A “normal” day looks a little different to everyone now, including CRI scientists. To shed some light on life in (and out of) the laboratory, the Cancer Research Institute invited CRI Postdoctoral Fellow Timothy Fessenden, Ph.D., at the Koch Institute of the Massachusetts Institute of Technology to take over the CRI Twitter account on June 26, 2020. He shared updates on data sets and imaging techniques as well as photos of himself and his loved ones, and created a snapshot of one person behind the science driving cancer immunotherapy forward.
Dr. Fessenden started his day with coffee—like most of us—and checked in on his plants.
As part of his weekly routine, he downloaded stats for COVID-19 stats for Massachusetts, which show a decline in hospitalizations in the state.
Due to the novel coronavirus, many CRI scientists have pivoted their research in cancer to treat and prevent COVID-19. In this case, Dr. Fessenden shifted his work to a computational project that challenged him to understand “R.”
He also made time for his personal physical, mental, and emotional health.
Then, he rode his bicycle to the Koch Institute in Cambridge.

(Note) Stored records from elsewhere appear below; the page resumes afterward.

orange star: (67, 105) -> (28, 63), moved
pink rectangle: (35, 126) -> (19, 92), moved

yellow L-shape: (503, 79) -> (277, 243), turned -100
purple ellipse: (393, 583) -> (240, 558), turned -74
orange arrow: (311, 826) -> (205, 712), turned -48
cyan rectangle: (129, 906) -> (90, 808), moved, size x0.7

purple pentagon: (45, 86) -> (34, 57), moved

Dr. Fessenden arrived in the lab and assembled his materials. The tumor cell knockout lines he prepared allow him to test whether dendritic cell sensing is sufficient to modulate anti-tumor immune responses.
While the DNA precipitated, he caught up on other responsibilities.

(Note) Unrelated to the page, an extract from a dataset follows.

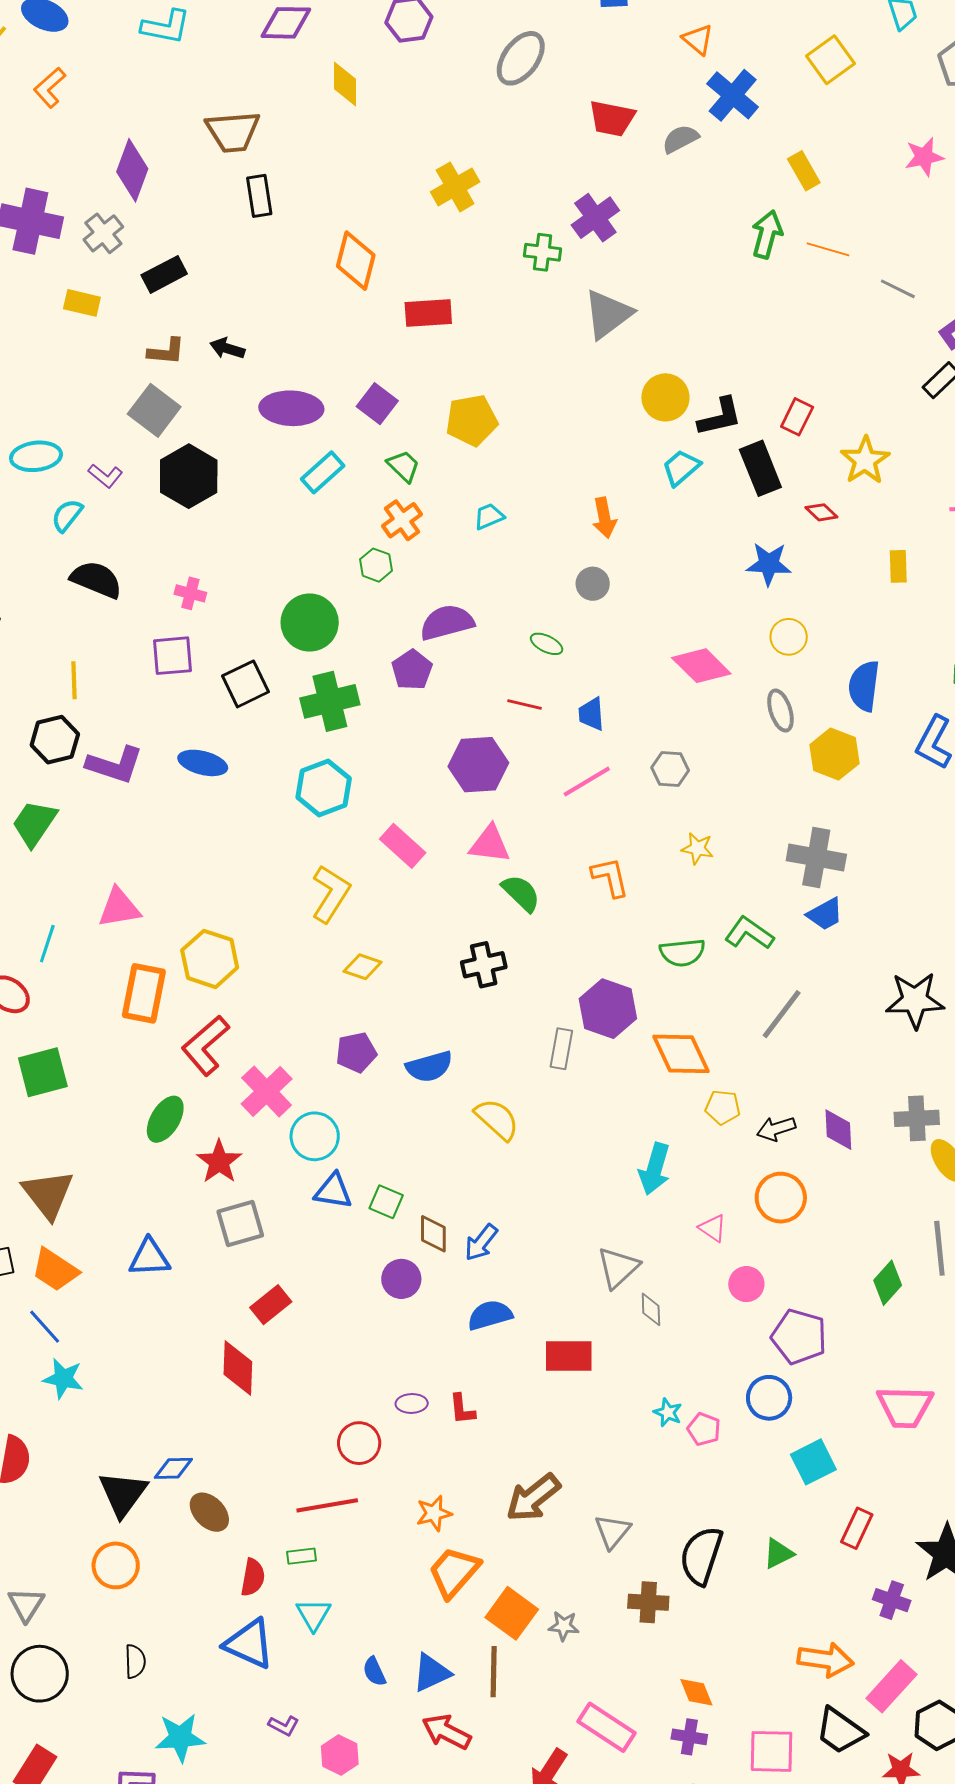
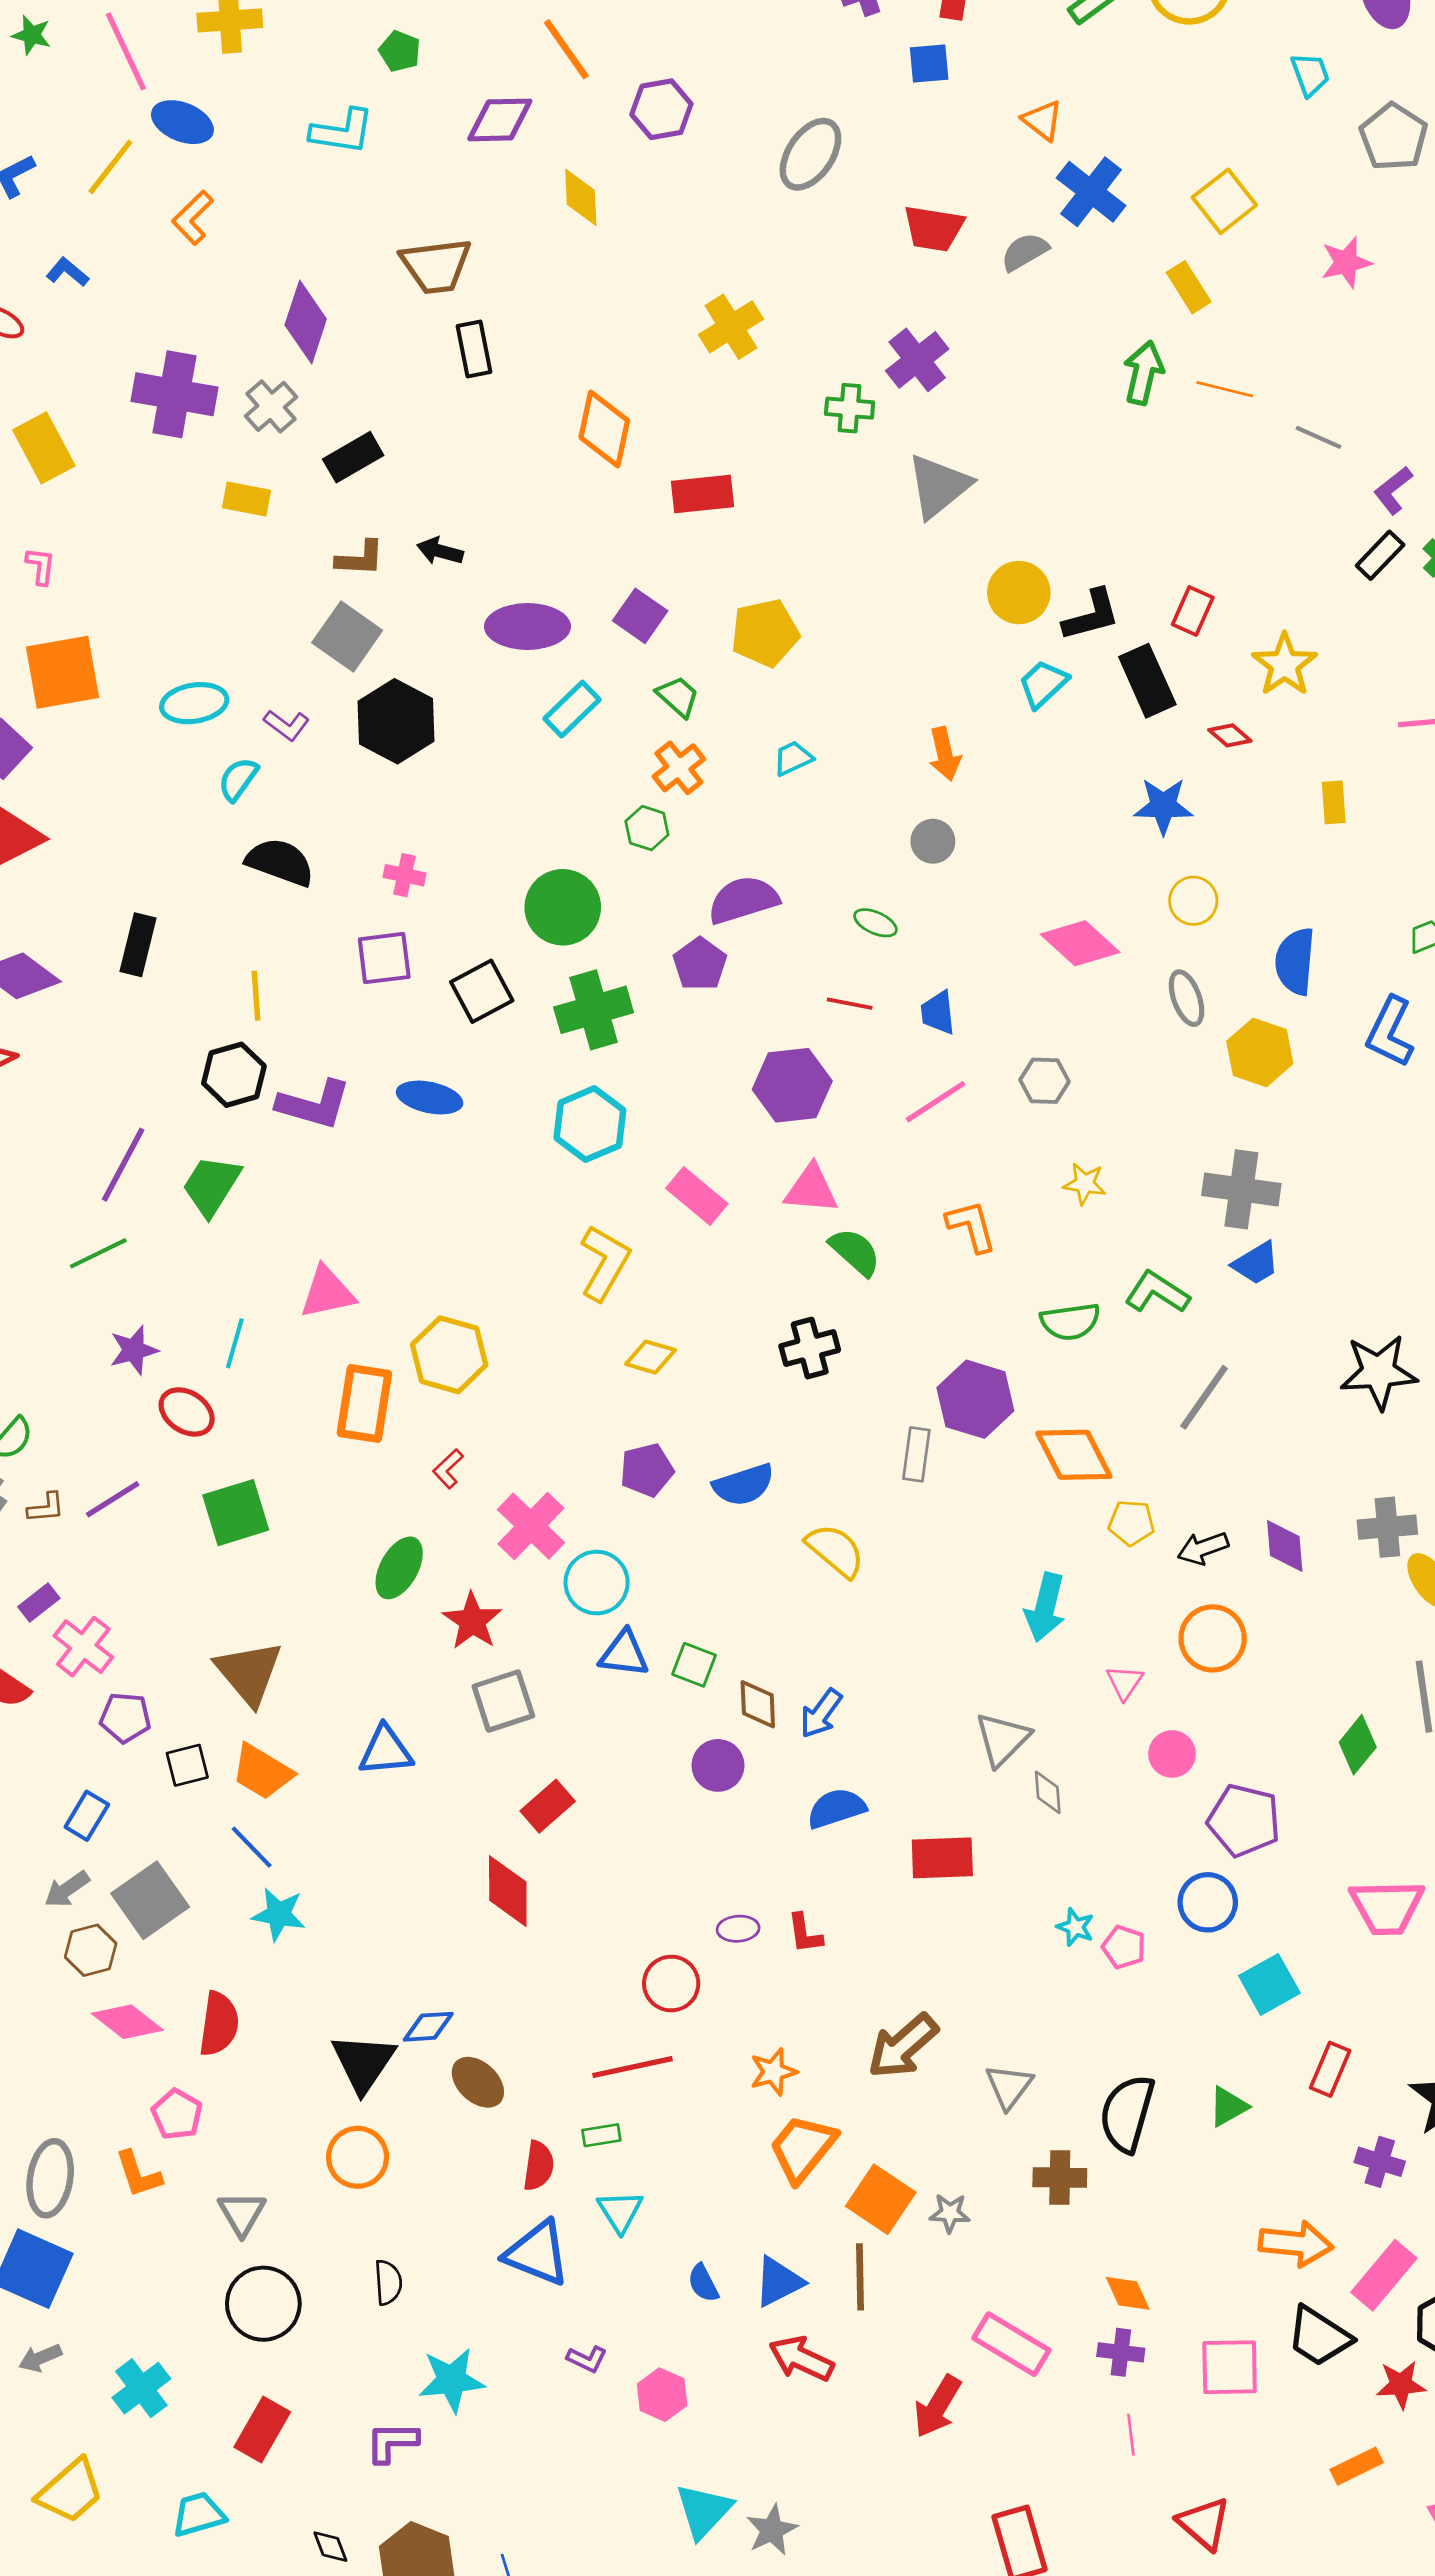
yellow square: (830, 60) -> (1224, 201), moved
red L-shape: (205, 1045) -> (448, 1469), size x0.5
pink triangle: (713, 1228) -> (1125, 1682), turned 32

To better understand the immune ecosystem of the tumor, Dr. Fessenden uses imaging tools to advance his research. With the help of software and an undergraduate at MIT, he picked out the dendritic cells from the rest of the tumor.
After a short time in the lab, he rode his bike home to enjoy some summer weather with his boyfriend on the porch.
Finally, he bid the CRI community goodbye.